(Material provided Opens)

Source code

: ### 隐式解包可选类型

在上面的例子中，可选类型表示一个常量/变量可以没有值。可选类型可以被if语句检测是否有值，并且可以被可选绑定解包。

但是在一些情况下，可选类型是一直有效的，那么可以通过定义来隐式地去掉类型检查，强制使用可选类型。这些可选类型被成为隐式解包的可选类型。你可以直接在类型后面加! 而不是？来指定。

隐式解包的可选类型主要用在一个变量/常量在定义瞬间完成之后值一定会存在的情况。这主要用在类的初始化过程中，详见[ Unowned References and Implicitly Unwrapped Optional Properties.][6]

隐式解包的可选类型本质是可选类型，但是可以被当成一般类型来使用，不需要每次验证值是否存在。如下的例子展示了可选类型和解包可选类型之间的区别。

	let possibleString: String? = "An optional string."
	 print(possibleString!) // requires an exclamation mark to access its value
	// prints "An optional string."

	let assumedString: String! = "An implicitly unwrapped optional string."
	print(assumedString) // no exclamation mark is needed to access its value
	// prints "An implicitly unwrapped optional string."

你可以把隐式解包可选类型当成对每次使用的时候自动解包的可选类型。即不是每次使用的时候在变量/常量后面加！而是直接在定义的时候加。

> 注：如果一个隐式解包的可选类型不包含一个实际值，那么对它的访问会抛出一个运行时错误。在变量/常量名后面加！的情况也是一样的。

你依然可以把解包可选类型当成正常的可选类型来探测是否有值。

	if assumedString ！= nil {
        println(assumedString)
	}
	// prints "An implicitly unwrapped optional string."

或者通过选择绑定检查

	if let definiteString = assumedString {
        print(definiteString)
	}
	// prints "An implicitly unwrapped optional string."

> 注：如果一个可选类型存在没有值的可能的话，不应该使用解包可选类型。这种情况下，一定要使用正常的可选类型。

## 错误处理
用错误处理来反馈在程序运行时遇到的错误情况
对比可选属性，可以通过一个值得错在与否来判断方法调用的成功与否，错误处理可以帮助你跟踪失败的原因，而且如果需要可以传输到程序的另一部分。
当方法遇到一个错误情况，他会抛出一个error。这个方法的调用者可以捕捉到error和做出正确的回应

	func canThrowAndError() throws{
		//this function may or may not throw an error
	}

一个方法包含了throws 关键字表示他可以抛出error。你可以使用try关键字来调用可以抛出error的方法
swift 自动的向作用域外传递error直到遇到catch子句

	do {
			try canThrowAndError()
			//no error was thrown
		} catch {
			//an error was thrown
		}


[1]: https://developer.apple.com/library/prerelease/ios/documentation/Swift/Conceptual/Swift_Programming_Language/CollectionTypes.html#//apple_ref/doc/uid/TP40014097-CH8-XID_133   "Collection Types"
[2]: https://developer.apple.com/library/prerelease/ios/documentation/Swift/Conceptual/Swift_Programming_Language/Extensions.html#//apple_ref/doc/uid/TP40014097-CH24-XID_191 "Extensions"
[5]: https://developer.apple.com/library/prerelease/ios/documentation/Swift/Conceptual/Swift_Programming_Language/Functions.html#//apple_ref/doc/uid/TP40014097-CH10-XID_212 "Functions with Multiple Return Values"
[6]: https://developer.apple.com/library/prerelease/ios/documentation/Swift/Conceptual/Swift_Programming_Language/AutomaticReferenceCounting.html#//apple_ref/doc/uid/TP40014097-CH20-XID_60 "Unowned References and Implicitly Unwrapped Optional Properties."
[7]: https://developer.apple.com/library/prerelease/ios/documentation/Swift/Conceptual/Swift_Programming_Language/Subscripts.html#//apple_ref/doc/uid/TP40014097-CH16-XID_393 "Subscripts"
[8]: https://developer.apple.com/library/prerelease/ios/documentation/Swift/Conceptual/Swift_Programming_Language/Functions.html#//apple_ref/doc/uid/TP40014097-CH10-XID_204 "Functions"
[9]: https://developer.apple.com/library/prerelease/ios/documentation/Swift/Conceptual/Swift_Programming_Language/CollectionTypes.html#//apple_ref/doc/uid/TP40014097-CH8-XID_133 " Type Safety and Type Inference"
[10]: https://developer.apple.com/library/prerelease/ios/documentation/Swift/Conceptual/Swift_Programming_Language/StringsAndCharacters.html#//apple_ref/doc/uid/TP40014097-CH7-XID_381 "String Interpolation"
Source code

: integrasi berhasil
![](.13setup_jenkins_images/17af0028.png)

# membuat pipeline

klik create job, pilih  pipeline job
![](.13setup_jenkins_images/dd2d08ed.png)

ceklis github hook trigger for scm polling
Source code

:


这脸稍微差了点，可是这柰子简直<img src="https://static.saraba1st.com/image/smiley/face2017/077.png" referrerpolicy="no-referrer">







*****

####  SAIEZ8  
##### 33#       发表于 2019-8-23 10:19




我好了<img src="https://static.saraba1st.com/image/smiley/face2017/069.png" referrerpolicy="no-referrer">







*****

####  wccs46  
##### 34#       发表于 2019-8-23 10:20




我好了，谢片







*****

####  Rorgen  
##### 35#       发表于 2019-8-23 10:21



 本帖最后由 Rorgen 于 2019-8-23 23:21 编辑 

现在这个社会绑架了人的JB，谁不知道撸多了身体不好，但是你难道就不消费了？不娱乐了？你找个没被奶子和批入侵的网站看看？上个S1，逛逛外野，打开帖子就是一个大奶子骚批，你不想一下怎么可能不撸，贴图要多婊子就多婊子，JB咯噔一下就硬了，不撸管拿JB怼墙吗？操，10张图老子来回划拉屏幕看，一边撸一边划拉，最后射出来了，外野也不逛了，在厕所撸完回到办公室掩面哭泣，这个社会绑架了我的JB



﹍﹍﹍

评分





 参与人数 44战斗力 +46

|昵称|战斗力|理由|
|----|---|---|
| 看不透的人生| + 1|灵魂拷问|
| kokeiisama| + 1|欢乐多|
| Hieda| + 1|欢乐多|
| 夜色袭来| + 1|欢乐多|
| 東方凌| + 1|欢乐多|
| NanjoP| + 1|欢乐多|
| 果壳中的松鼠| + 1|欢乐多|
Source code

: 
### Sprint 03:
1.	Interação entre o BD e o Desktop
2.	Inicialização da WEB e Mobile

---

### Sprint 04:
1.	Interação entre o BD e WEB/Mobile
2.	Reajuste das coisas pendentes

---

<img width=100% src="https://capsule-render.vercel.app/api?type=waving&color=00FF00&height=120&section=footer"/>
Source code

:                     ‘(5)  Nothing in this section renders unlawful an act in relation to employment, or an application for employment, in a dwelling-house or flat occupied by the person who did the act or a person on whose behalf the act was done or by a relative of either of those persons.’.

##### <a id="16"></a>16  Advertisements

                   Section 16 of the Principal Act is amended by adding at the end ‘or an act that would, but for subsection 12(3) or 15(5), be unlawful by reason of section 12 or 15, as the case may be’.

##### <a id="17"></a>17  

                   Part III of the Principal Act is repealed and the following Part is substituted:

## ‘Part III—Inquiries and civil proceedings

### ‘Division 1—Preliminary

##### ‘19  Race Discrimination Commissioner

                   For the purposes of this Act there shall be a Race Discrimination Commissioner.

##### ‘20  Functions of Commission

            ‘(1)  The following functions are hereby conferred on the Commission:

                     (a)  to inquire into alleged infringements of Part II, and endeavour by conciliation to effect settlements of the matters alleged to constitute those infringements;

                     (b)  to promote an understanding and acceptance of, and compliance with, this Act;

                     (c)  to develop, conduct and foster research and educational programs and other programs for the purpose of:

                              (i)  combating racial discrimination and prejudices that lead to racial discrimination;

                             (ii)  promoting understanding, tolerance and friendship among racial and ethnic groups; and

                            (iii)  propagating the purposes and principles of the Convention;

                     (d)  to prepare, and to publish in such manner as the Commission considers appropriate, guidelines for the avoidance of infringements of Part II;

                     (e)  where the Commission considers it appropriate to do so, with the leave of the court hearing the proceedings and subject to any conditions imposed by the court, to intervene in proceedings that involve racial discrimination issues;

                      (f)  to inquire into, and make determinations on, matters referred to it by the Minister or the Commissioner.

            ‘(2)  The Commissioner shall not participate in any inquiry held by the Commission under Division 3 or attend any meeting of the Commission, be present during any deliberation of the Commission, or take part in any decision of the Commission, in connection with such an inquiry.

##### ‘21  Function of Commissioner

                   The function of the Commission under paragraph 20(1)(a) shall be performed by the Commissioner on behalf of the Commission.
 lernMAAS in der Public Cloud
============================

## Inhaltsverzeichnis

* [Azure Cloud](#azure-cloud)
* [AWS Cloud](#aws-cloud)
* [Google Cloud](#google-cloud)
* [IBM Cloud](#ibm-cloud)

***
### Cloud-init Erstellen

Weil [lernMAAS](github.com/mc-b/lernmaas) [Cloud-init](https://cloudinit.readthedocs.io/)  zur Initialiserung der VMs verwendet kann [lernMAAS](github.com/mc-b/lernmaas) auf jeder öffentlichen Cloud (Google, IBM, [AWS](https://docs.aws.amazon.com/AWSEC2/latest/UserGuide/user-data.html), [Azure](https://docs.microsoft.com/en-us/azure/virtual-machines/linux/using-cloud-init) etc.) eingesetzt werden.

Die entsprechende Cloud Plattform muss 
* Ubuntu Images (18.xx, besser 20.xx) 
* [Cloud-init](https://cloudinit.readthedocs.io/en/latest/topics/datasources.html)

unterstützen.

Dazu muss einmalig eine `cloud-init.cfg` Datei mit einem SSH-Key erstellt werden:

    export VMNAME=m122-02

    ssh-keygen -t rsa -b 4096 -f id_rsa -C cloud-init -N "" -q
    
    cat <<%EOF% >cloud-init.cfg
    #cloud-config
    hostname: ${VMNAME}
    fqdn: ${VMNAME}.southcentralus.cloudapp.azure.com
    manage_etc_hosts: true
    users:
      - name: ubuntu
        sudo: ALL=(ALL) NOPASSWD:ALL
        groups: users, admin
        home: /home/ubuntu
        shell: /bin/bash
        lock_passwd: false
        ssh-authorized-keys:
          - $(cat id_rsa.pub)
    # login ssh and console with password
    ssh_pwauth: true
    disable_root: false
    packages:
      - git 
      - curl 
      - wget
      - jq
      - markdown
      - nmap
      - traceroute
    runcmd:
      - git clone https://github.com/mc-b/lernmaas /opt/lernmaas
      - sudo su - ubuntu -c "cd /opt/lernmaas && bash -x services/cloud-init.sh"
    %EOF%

(Material provided Closes)

• **What the exercise asks**: Whenever the word "considers" shows up in a line, that line counts. Say how many lines of the data count, giving the number alone.

• **Result for this task**: 2